**TASK REQUIREMENTS**. Would you please return the lines of the material that contain the word "modificar"?

**INPUT**.
________________________

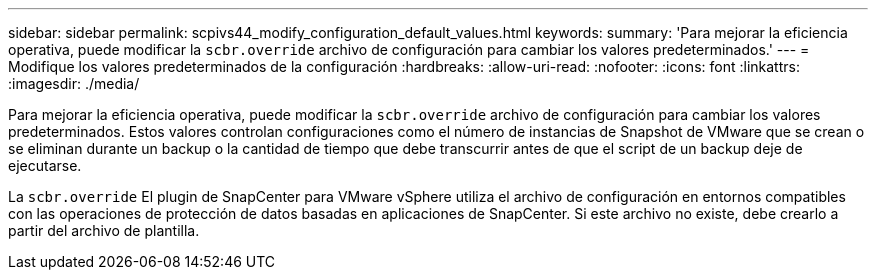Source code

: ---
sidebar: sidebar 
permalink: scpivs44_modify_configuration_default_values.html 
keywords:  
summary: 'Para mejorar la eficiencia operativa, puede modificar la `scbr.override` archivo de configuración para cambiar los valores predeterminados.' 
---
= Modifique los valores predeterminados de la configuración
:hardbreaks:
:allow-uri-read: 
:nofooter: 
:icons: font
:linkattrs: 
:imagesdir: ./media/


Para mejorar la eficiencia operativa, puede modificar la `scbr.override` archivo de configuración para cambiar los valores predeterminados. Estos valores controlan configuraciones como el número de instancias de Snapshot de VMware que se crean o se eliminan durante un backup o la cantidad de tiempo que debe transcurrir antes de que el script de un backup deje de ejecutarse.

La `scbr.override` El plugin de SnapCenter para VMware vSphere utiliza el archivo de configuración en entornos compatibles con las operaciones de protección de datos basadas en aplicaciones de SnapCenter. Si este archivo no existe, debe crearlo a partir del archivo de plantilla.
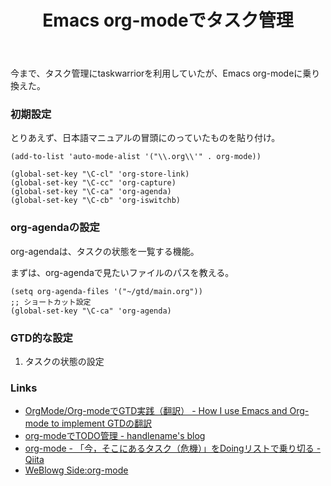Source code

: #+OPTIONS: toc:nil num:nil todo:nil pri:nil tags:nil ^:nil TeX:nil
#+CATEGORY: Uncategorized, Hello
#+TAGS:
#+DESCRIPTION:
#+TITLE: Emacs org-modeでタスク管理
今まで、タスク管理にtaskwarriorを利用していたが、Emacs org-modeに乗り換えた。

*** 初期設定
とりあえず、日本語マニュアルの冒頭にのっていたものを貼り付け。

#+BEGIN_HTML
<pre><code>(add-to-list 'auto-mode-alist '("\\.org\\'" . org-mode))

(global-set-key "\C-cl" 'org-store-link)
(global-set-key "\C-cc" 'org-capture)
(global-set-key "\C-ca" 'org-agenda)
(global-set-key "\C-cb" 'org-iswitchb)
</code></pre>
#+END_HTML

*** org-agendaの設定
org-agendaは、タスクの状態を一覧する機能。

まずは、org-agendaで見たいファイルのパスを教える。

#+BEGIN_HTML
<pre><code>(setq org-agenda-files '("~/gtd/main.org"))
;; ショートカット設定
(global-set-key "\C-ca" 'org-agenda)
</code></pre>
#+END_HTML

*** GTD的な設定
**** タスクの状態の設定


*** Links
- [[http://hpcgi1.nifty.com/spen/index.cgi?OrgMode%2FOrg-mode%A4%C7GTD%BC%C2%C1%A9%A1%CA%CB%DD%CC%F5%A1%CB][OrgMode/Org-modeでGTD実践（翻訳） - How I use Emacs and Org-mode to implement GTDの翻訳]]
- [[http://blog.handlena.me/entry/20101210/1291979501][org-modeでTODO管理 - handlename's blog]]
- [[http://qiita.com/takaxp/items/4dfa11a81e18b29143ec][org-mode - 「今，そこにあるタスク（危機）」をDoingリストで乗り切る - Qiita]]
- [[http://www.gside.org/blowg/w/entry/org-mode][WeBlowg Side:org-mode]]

________________________

**RESPONSE BELOW**.
summary: 'Para mejorar la eficiencia operativa, puede modificar la `scbr.override` archivo de configuración para cambiar los valores predeterminados.' 
Para mejorar la eficiencia operativa, puede modificar la `scbr.override` archivo de configuración para cambiar los valores predeterminados. Estos valores controlan configuraciones como el número de instancias de Snapshot de VMware que se crean o se eliminan durante un backup o la cantidad de tiempo que debe transcurrir antes de que el script de un backup deje de ejecutarse.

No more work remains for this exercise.